Approach 1: Have a bunch of long running servers, ScheduleServer, EmailServer, DbConverterServer, all waiting for messages to process in its inbox. User actions simply send a message.

Approach 2: Every time a user does one of these actions, I spawn off a new instance of ScheduleGenerator (which itself spawns the other processes that come after), so that each user request is done in parallel. When the task is complete, the process dies.

Which would be the “elixir way” to do this? What are some rules of thumb for when to choose one approach over the other?

dom · July 3, 2016, 11:52pm

Approach 1 makes sense if schedules have to be processed in order. The point of the process then is to serialize the calls. Otherwise, it’s better not to go through one process, because it creates a potential bottleneck.

I would use a supervised task: http://elixir-lang.org/docs/stable/elixir/Task.html

jwarlander · July 4, 2016, 7:03am

Are you refer to the last part of the page?

“If you can’t make message handling fast enough, you can try to split the server into multiple processes, […] This should be your last resort, though. Parallelization isn’t a remedy for a poorly constructed algorithm.”

If so, I think he just means that exactly; start by optimizing the algorithm itself, making sure each single message is handled efficiently. Then, if the algorithm can meaningfully be parallelized, try to split into multiple processes if need be.

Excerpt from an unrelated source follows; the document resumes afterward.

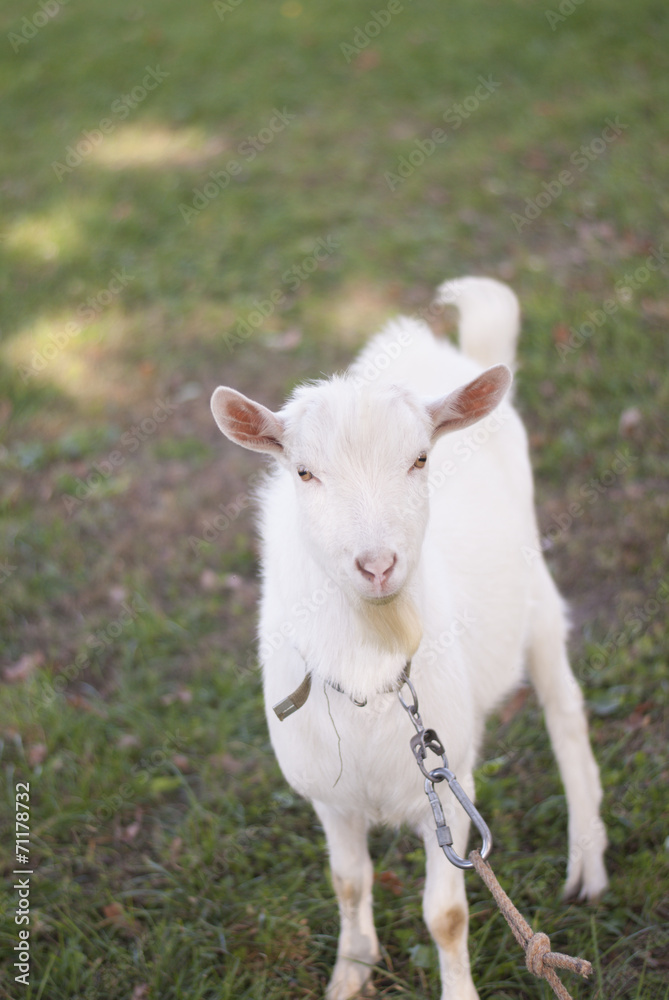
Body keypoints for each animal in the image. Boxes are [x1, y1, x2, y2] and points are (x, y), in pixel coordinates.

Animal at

There are other reasons for concurrency, of course. Some things, like incoming web requests, are naturally concurrent. Other things may need the fault isolation that a separate process gives you.

If you were to make a game, for example, it’s quite likely each player’s input would be handled in a separate process. Any fault in the input handling code could then only crash that process, and wouldn’t affect any other player. For a game with room-based navigation, each room might be a process as well - players could affect the state of the room by dropping items, picking them up, maybe destroying things, etc. In this case as well, you’d benefit from the fault isolation; code execution that’s triggered in the room process only affects that room and it’s inhabitants. With the right monitors, crashes in either of those parts can be safely handled with minimal impact.

Email sending is probably a typical thing though where you need to limit concurrency with a pool, or just have a single persistent email sender process, depending on your scale.

sasajuric · July 4, 2016, 7:09am

That’s certainly not what I meant to say The paragraph you’re refering to just warns that if you’re optimizing a sequential piece of code, you should first consider algorithmic and technology-specific optimizations.

The reason I added that comment is because I’ve seen people frequently trying to optimize a suboptimal algorithm by running chunks in multiple processes. While that might improve performance, it is often better to first consider whether algorithm can be improved. For example, if you can reduce complexity from say polynomial to logarithmic, then you should get much better savings.

However processes should certainly be used to run different independent or loosely dependent things. Per your description, the output of e-mailing is not depending on storing to db, so you can do those two things in separate processes. This will not only improve efficiency (the VM might run those things in parallel), but also fault-tolerance (if e-mailing fails, storing to db might still succeed).

When it comes to your question, I agree with @dom’s response. You need a long-running server only if it needs to keep some state or if actions need to be serialized.